This book is on the one hand very good, but on the other hand quite tedious and hard to read. Really it is a book of two halves. The chapters alternated between the story of a fictional family trapped in the World Trade Centre on 911 and the authors philisophical musings on the meaning of these tumultuos events.
The chapters about the fictional family are very good. The emotions are conveyed really well and whilst we will never know just how it was for those trapped before the collapse of the buildings, this book gives as close a desciption as we will probably ever get. The author has been brave in writing about this topic and his aim of telling the story of the last minutes of those poor peoples lives is achieved. You develop a real sympathy for the family involved and all the characters are likeable, and very human. The author does not glamourise them or the situation at all which is what was required in a novel about 911.
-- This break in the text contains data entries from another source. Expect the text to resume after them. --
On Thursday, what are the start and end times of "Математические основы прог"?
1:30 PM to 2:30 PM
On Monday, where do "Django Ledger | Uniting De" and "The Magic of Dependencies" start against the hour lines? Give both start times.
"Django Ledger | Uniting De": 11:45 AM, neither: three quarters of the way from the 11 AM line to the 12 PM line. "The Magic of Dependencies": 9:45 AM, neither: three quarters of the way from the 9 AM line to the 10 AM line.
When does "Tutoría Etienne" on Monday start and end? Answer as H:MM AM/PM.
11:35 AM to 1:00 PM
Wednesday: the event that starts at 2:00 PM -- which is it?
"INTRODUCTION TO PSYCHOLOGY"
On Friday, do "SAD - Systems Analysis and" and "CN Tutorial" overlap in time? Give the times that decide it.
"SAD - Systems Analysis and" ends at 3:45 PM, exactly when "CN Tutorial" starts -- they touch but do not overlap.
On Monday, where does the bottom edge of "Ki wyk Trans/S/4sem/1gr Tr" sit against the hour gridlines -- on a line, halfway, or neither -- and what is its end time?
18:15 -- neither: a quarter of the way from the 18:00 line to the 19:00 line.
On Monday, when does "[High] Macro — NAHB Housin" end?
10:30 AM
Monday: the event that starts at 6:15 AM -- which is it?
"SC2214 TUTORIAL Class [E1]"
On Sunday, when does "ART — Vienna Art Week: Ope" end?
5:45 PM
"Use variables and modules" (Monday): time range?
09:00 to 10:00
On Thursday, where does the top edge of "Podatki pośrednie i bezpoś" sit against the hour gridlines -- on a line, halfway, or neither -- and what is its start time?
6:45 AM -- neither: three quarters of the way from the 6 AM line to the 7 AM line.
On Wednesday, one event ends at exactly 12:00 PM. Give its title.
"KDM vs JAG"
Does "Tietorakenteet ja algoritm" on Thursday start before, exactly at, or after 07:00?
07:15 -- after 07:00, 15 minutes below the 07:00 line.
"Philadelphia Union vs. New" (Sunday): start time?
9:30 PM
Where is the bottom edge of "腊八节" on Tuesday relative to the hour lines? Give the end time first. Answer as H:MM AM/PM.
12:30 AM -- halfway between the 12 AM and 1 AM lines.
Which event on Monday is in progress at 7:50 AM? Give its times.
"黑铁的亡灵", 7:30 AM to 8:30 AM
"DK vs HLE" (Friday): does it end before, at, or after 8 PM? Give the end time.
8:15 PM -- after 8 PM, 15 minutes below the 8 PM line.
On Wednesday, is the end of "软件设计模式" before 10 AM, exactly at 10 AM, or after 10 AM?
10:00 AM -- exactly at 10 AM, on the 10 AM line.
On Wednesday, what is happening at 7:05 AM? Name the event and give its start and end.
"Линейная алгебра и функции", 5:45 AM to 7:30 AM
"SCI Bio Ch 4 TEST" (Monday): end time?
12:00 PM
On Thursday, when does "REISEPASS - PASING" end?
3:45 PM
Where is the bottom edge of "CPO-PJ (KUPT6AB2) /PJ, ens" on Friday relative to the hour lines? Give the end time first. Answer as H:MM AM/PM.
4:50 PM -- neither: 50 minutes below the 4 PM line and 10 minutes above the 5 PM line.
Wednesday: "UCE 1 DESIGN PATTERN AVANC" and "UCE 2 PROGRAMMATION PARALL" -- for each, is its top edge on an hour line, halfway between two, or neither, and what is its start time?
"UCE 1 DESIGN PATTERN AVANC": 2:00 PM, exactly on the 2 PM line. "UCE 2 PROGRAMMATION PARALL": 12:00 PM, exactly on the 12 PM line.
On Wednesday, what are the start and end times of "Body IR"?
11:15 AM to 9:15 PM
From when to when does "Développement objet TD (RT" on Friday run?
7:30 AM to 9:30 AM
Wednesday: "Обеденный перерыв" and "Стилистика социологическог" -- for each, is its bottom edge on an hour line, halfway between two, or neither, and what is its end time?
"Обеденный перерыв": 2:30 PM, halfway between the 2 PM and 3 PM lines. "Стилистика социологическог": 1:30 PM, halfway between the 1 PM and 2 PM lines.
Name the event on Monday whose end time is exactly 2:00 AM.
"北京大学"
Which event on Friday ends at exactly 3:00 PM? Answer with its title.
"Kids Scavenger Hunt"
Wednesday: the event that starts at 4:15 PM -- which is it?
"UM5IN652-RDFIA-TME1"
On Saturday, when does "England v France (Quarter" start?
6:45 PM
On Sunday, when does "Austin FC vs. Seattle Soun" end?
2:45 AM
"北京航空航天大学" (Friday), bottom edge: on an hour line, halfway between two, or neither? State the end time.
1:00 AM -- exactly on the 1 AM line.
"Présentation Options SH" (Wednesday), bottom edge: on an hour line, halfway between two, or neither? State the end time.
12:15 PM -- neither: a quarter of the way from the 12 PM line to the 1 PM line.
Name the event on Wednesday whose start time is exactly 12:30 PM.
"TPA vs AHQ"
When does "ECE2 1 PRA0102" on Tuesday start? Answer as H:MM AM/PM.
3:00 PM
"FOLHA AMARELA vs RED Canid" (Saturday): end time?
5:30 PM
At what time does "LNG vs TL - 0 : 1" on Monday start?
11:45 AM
However, this is spoilt somewhat by the authors own musings in the alternate chapters. Initially I could tolerate this but in the later stages of the book it really grated on me and I ended up skipping these chapters. The author's devotion of so much time to his opinions seemed self-indulgent in the context of the story he was telling. Perhaps this idea would have worked better if these chapters were shorter, but they seemed to take over the book and have more time devoted to them than the fictional story.
Overall this is half a good book, but certainly a brave one in tackling this topic and in the style in which it is written, whether you like it or not.